This past Sunday, our church held its annual Epiphany Pageant. Since the pageant involves using Scripture and hymns to retell the entirety of Jesus’ birth narratives, the pageant replaces most of the Liturgy of the Word (the part of the service when we traditionally read/chant the four lessons and then hear a sermon). Though part of what we love about the pageant is the kids’ presence, we also love being invited into the familiar – rehearing the story of the Christ’s birth and incarnation and singing the hymns that we look forward to all year.
Inevitably, the pageant is a bit messy and chaotic – children forget where to go, costumes do not quite fit, or attention spans are just not long enough. Situating the pageant within the context of worship also means that the entire worship experience that morning is loud and a bit difficult to stay fully engaged in – especially if you are looking for a quiet, contemplative reflection on the incarnation.
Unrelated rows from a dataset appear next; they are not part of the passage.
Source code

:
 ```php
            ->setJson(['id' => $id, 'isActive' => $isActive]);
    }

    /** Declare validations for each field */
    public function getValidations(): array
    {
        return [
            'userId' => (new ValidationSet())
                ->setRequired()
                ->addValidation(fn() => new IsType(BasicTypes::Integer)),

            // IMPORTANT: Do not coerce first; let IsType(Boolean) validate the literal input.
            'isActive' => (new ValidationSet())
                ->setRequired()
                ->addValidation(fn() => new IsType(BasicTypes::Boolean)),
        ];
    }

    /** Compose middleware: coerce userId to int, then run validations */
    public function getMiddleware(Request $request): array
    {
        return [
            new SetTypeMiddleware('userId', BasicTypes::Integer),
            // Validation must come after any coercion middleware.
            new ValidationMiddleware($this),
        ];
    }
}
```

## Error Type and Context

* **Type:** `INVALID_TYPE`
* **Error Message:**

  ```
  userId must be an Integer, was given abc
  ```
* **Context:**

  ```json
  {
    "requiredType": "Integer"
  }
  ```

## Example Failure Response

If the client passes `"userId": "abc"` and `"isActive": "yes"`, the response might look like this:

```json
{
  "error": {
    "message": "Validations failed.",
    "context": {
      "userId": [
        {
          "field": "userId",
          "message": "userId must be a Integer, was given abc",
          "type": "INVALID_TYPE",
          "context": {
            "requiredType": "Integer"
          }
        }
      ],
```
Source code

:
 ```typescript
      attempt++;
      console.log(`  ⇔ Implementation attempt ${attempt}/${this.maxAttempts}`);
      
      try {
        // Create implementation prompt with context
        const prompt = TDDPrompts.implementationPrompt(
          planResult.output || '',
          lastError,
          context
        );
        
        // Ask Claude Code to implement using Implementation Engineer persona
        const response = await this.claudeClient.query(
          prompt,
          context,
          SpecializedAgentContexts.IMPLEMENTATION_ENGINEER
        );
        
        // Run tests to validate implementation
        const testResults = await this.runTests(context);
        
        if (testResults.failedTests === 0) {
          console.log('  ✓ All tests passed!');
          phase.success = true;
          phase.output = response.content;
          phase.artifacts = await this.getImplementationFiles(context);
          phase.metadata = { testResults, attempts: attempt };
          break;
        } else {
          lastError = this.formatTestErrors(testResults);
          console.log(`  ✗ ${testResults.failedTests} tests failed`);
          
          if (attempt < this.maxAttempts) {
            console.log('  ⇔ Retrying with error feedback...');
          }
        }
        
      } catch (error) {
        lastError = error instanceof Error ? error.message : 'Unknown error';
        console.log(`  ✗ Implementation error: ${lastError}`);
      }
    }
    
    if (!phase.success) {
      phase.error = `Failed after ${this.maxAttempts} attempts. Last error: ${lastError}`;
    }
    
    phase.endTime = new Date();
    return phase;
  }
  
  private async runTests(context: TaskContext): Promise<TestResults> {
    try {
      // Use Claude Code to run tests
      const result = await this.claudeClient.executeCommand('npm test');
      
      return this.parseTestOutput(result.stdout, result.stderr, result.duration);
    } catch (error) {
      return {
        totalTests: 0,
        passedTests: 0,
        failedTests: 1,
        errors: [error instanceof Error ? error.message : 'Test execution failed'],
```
But to be honest, that is what I love about the pageant – the holy chaos of it all. We often think about the birth of the Christ Child as a clean story, much like many of the two-dimensional artistic renderings we see of what looks like quiet adoration at a manger. But the whole concept of the incarnation is messy: from Jesus’ scandalous conception, to what had to have been an unsanitary birth among hay and animals, to stinky visitors like the shepherds, to the visit of three foreign men who act strangely and probably raise more suspicion than excitement. The birth of Jesus is a bit of a holy mess, not to mention the rest of Jesus’ incarnate life, which involves hanging with those of ill-repute, with smelly fishermen, and with the seriously infected and ill. Nothing about Jesus’ birth or life is sanitary, controlled, or predictable.
Later on Sunday morning in worship, as I distributed communion, I gave the body of Christ to the young girl who had just played Mary in the pageant. In that moment, the chaos of the day disappeared, and the miracle of the incarnation became much more real to me. Mary, the mother of Jesus, was just a woman, trying to live faithfully, caught in the holy chaos of life. I found myself wondering what receiving the body of Christ, the body of her son, would have been like, especially once he was gone. And just like Mary was just a woman, each one of us in church – the young girl, the middle-aged man, the aging woman – are all just people, caught in the holy chaos of life, trying to make sense of it all, but also eternally grateful for a God who takes on human flesh for us. That is why Church is so incredible to me. In the midst of contemplative prayer, and even in the midst of what feels like a loud, crazy liturgy, God can break through and speak truth to us. I am grateful to our children for reminding me that God is incarnate in the midst of all of life – in the beautiful and quiet, but especially in the messy, loud, chaos of life.